Streaming services try to recreate some of the That One Guy effect by hiring music professionals to curate specific playlists. And often, people find those recommendations on their own — particularly when the glut of choices starts to feel overwhelming.
“Netflix has recommended tons of shows to me — like, say, that new Toni Collette show, ‘Unbelievable.’ But I didn’t care at all until a mom on my son’s lacrosse team told me that she totally loves it,” Singh says. “The algorithmic recommendations may be getting smarter, but it’s going to take more than that for me to give up hours of my time. I still need the human involved.”
That’s because recommendation robots aren’t as smart as humans. Usually, their decisions are pretty simple. If the system sees you’re watching a lot of comedies, or listening to a lot of hard rock, you’re going to get more comedies and more hard rock. But when they sift the massive tangle that is popular culture, machines still miss out on the nuances.
“I’m a Grateful Dead man,” says Mike McGuire, an online media and digital distribution analyst with the research company Gartner. “Amazon knows this and it’s telling me people who like the Grateful Dead really like Jefferson Airplane, Jefferson Starship. Uh, no. I very much don’t like Jefferson Starship. That’s terrible.
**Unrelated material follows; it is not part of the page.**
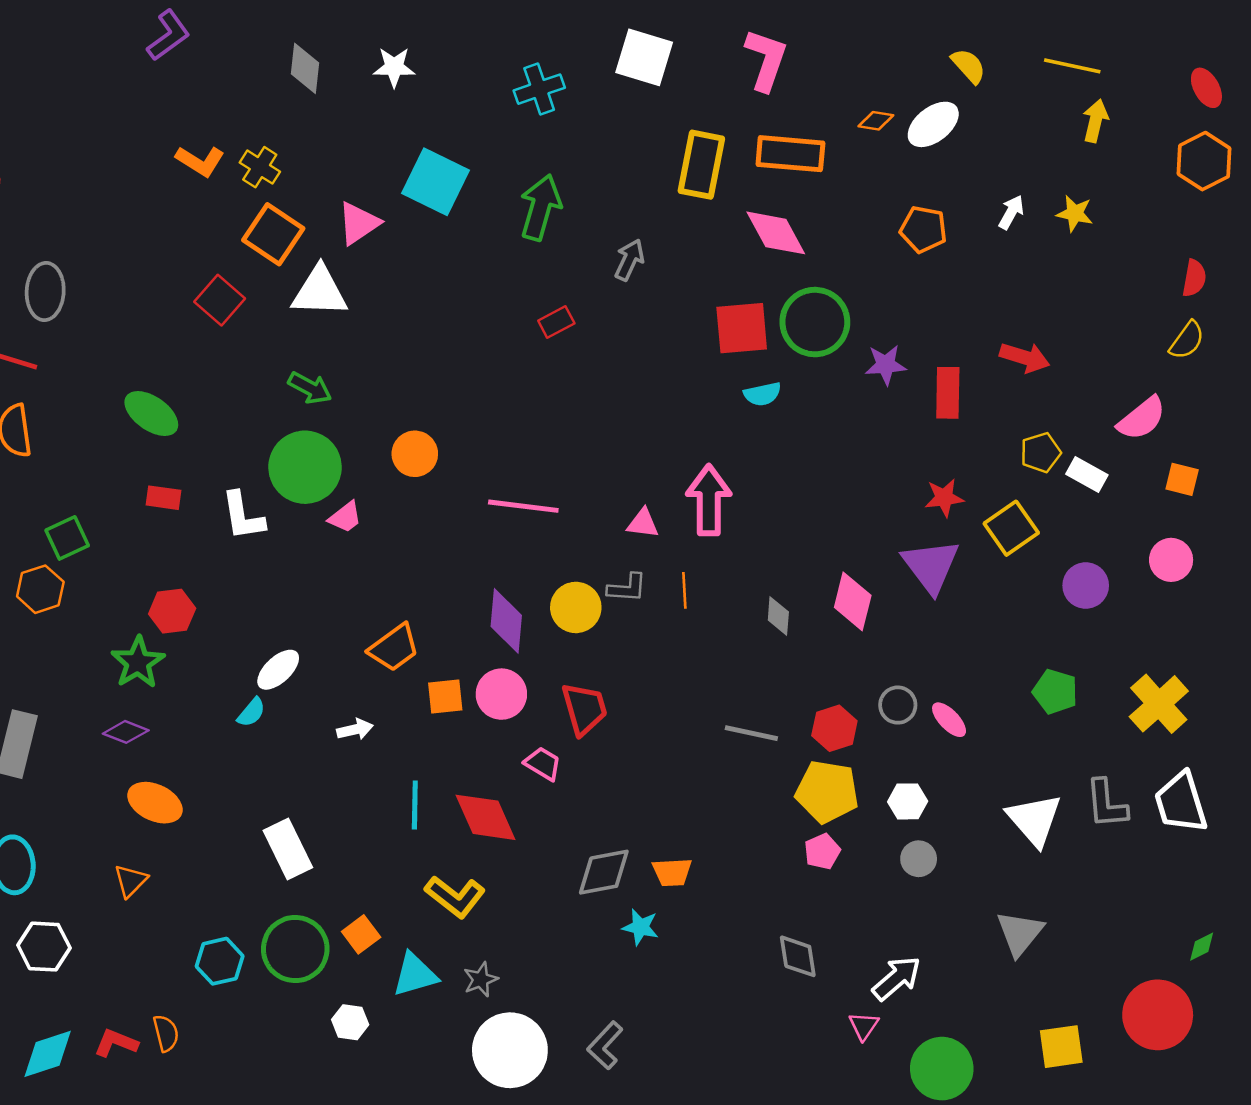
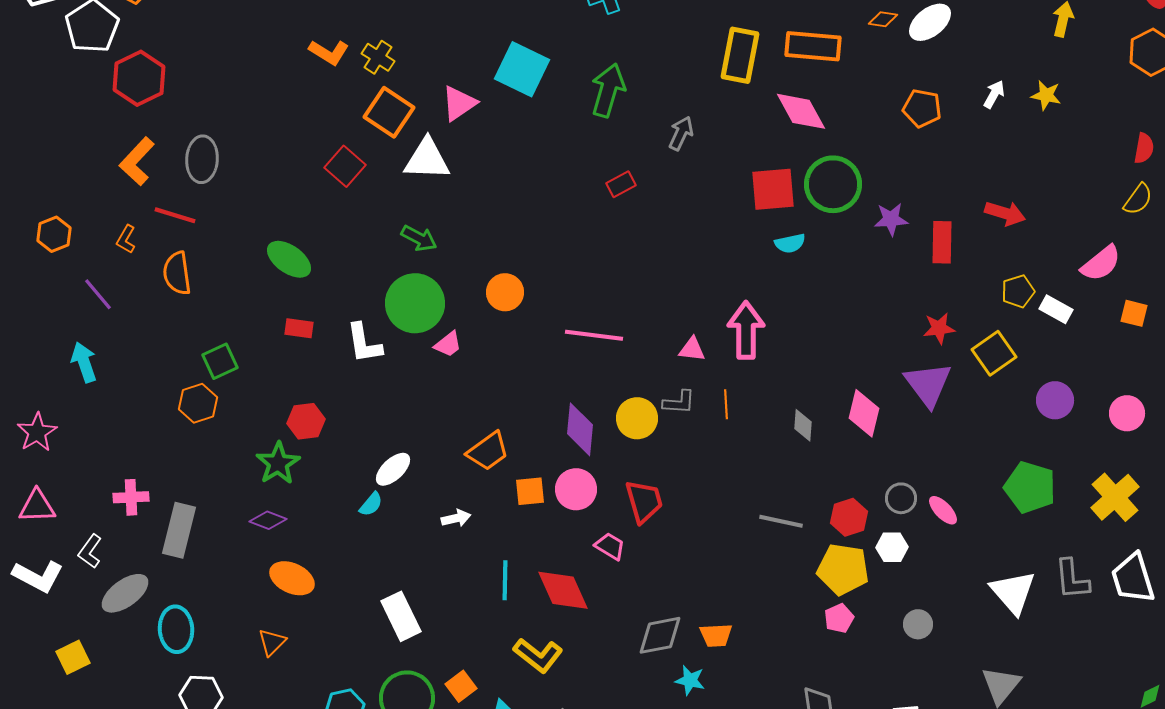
pink circle: (1171, 560) -> (1127, 413), moved
green pentagon: (1055, 692) -> (1030, 487), size x1.4
white hexagon: (908, 801) -> (892, 547), moved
How could you make that link?”
McGuire’s conjecture: The Amazon algorithms are likely looking at the first-thought, surface-level associations that your square uncle might make at Thanksgiving: “Summer of Love! San Francisco!” he says. “That’s as far as it’s thinking it through.”
A sophisticated recommendation engine — a digital version of That One Guy — would know that almost all Grateful Dead fans have eclectic taste in music. The Dead folded all kinds of weird and wonderful components into their sound, McGuire says — folk, jazz, bluegrass, country, psychedelic rock.
“If you’re building a recommendation engine for Dead fans, we’re not into any one genre or one band,” McGuire says. “What you really need is a ‘Surprise Me’ button.”
As McGuire describes it, a Surprise Me button could fit any part of the culture. In news or politics, imagine telling the system to assemble a package of articles on a given topic that includes multiple viewpoints. Or you could imagine different versions of “Surprise Me”: On your music playlist page, for instance, a button could provide a sampler of different genre approaches on a theme.
McGuire says technology could help us by doing the grunt work of pulling out representative movies or songs from the online realm’s churning ocean of noise. In the more consequential realm of breaking news, analysis, and politics, such AI assistants could help us by finding viewpoints that are very much outside of our usual information diet.
“It ultimately comes back to us as consumers of information,” McGuire says. “Are we willing to say to the system, ‘Expose me to things that don’t fit my profile’?”